Lawrence LeBlond for redOrbit.com
Graphic warning labels on cigarette packaging can improve smokers’ recall of the health risks associated with smoking, according to a study by the Perelman School of Medicine at UPenn.
The findings on the study of 200 smokers, presented in the online edition of the American Journal of Preventive Medicine, found that 83 percent were able to remember the health warning if it was accompanied by a graphic image, and only 50 percent remembered text-only warnings.
Studies conducting in the past have in Europe and Canada have shown that graphic warning labels were effective in eliciting negative responses to smoking. However, past studies were confounded by concurrent tax increases and anti-smoking ad campaigns that coincided with the introduction of new warning labels.
In the latest study, researchers, led by Andrew A. Strasser, PhD, Department of Psychiatry at UPenn, the participants were randomized to view either text-only warning label ads, which were unaltered and utilized the Surgeon General´s warning and FTC testing information that has appeared on cigarette ads since 1985; or a graphic warning label version that contained an image depicting a hospitalized patient on a ventilator along with a health warning in large text, similar to what the FDA has proposed.
The team used state-of-the-art eye tracking technology to aid in their study.
After each participant viewed the ad, he or she was asked to write down the warning to test how well they remembered the information. The faster the smoker´s eyes were drawn to the text in the graphic warning and the longer they viewed the image, the more likely they were to remember the information correctly, the study found.
“An important first step in evaluating the true efficacy of the warning labels is to demonstrate if smokers can correctly recall its content or message,” said Strasser. “Based on this new research, we now have a better understanding of two important questions about how U.S. smokers view graphic warning labels: do smokers get the message and how do they get the message.”
This research “provides valuable insight into how the warning labels may be effective, which may serve to create more effective warning labels in the future,” noted Strasser. “We´re hopeful that once the graphic warning labels are implemented, we will be able to make great strides in helping people to be better informed about their risks, and to convince them to quit smoking”
He noted that further studies on the size, font, color, and location of text may identify the most effective way to draw attention to the health risks associated with smoking.

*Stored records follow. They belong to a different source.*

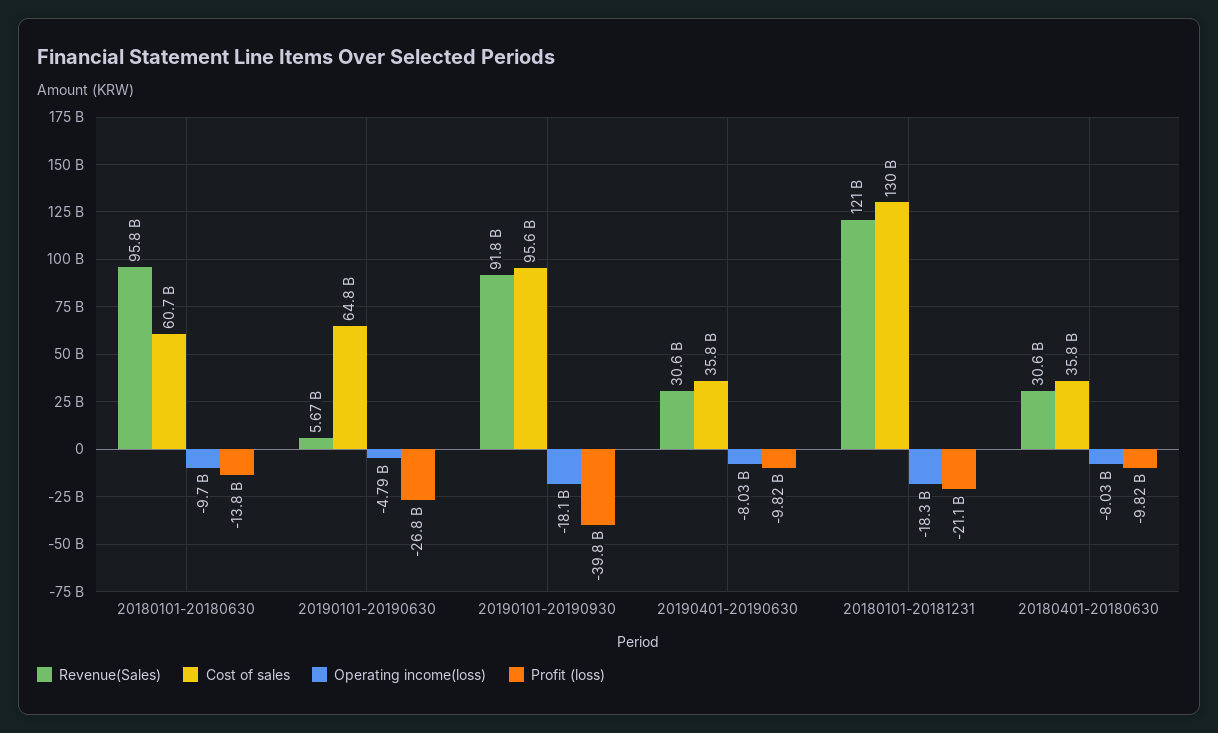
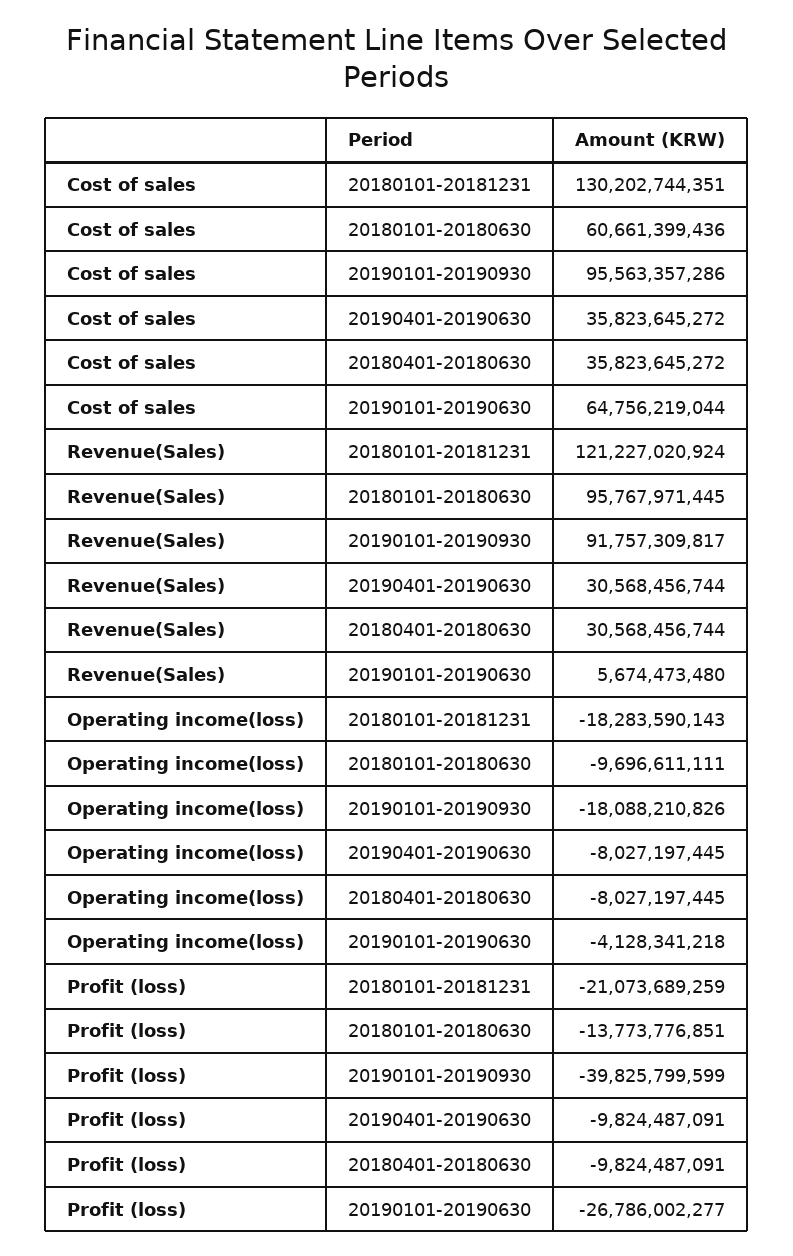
Operating income(loss), 20190101-20190630: -4790000000 -> -4128341218

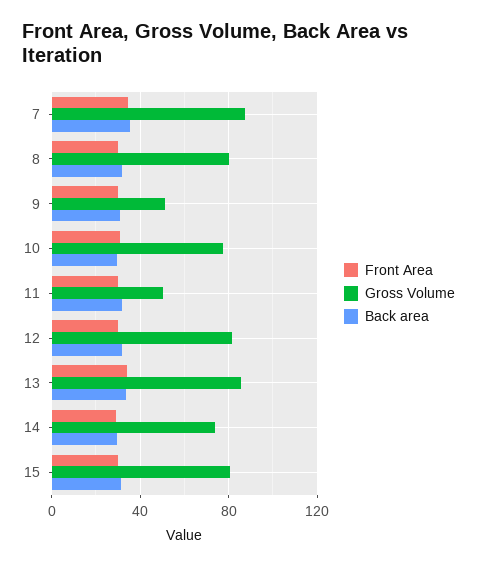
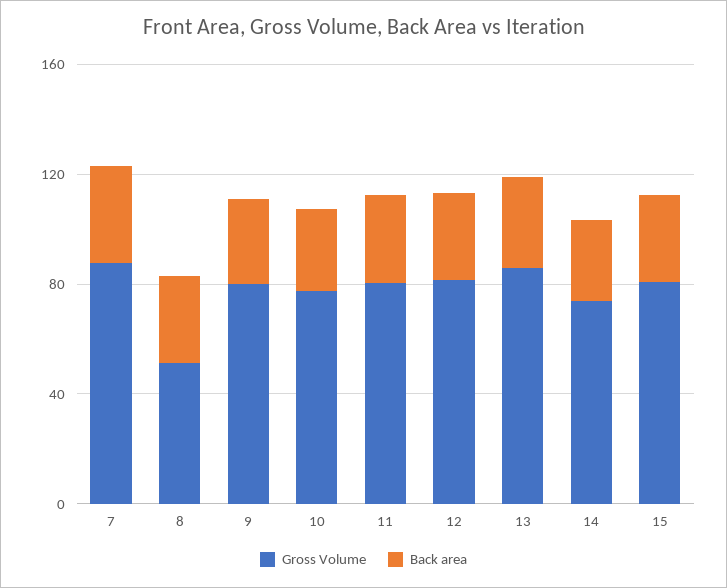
Front Area, 7: 35 -> none
Front Area, 8: 30 -> none
Gross Volume, 8: 80 -> 50
Front Area, 9: 30 -> none
Gross Volume, 9: 50 -> 80
Front Area, 10: 30 -> none
Front Area, 11: 30 -> none
Gross Volume, 11: 50 -> 80
Front Area, 12: 30 -> none
Front Area, 13: 35 -> none
Front Area, 14: 30 -> none
Front Area, 15: 30 -> none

The 2009 Family Smoking Prevention and Tobacco Control Act authorized the FDA to require graphic warning labels be added to cigarette packaging. The labels were originally mandated to appear in September 2012, but the measure has been held up in court.
In April the UK government launched a consultation seeking views on whether tobacco products should be sold with standardized packaging. It is currently exploring the options of no branding appearing on the package, using a uniform color for all packages and using a standard font, text or image on the package.
The consultation has been welcomed by the Tobacco Manufacturers´ Association. However, it said there was no reliable evidence that plain packaging would reduce the rates of smoking in youth.
“We believe the government should quash the idea of plain packaging, which only serves to make counterfeiting cigarettes easier and make stock-taking and serving customers harder for legitimate retailers,” Jaine Chisholm Caunt, the secretary-general of the TMA, told BBC News.
Australia is currently the only country which has so far agreed to plain packaging and a ban on branding on cigarette packaging.